Le deuxième constat concerne le choix des caractères latins pour le nouvel alphabet kurde. Si
ce choix peut s’expliquer par les insuffisances de l’alphabet arabe à rendre compte des sons
du kurde, il n’empêche que l’adoption de l’alphabet latin est considérée comme un pas vers la
modernité et représente, aux yeux des réformateurs, de nombreux avantages : les échanges
avec l’Europe et nombre très important de pays utilisant l’alphabet latin seront facilités, la
possibilité d’employer le matériel technique (imprimerie, machines à écrire, installations
téléphoniques, etc.) créé sur la base de l’alphabet latin permettra une meilleure diffusion du
kurde, etc. Mais ces aspects techniques semblent mineurs par rapport à la signification
culturelle associée à l’usage de l’alphabet latin : « Evidemment, nous les Kurdes aussi nous
aspirons à nous moderniser, l’adoption de l’alphabet latin est une de ses preuves ». (Hawar,
n°1, p.10, 1932). Ainsi, l’emploi de l’alphabet latin apparaît-il comme un choix politique
d’ouverture vers les valeurs universelles dont cet alphabet est censé représenter.
Le dernier constat concerne la simplicité et la fermeté des principes suivis pour le choix des
sons, qui facilitent considérablement, pour les réformateurs du groupe de Hawar, le choix des
caractères. L’alphabet latin normal est presque suffisant. Il n’y aura lieu, ni d’emprunter des
lettres à un alphabet étranger, ni de créer des signes originaux, ni de recourir aux diagrammes.
Il suffira de faire un emploi très sobre des signes diacritiques. Les signes diacritiques suscités
se réduisent aux accents circonflexes qui, placés sur l’ê, sur l’î, et sur l’û, figurent des sons
foncièrement différents de e, i et u, et toujours longs et aux trémas, qui se placent sur le ¨h et
le ¨x (facultatifs), éventuellement sur le ë et le ö, pour figurer des nuances de prononciation
étrangères ou locales.
Par ailleurs, le kurmanji, dialecte choisi comme base du nouvel alphabet, est débarrassé des
variantes grammaticales et phonétiques purement locales et restitué autant que possible dans
la forme que lui donnent les classiques kurdes. On mentionnera ici l’amorce d’un projet
d’unification de la langue dans son écriture même, parallèlement aux études grammaticales
menées dans les colonnes de Hawar dans une optique normative et constituant la base de la
publication à Paris d’une Grammaire kurde (dialecte kurmanji), en 1970.

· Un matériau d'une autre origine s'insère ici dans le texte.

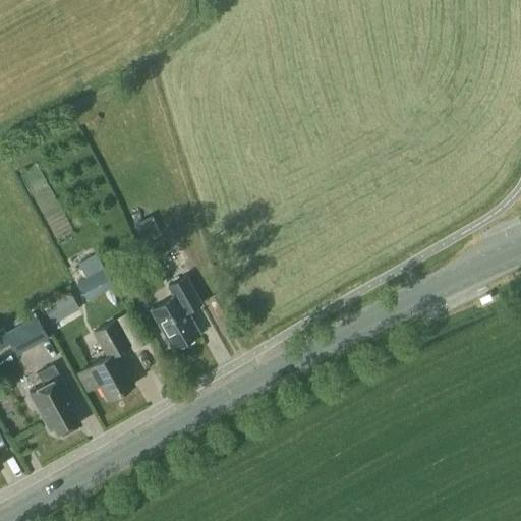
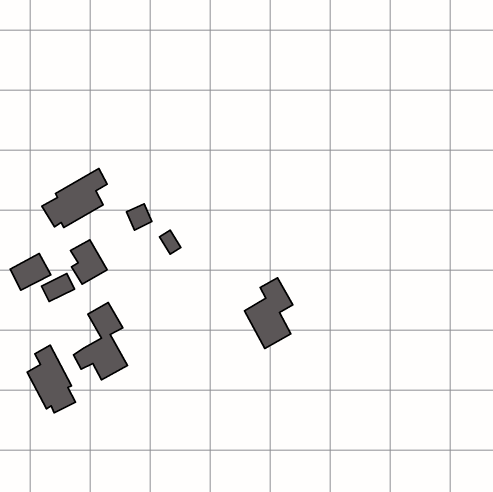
building: none -> [42,168,107,228]
building: [151,277,201,351] -> [245,278,293,348]
building: [5,315,48,354] -> [10,254,51,290]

L’analyse phonétique de la langue conduit ainsi à retenir, pour la composition de l’alphabet,
trente et un sons élémentaires. Ce nombre peu élevé montre que l’on a nettement tendu ici à
l’élimination des sons rares (variété du k, du r). Les auteurs n’en méconnaissent pas
l’existence, mais ils les regardent comme des « nuances de couleur du même son, produites
au cours de la durée de ce son » (Hawar, n°2, p.8) et ils estiment que leur figuration
alourdirait, sans avantage, un alphabet à destination avant tout pratique. Enfin, la règle de
phonétique kurde, qui interdit le contact de deux voyelles, trouve dans l’alphabet de Hawar
une figuration parfaitement claire et commode pour l’emploi des consonnes de liaison y et w.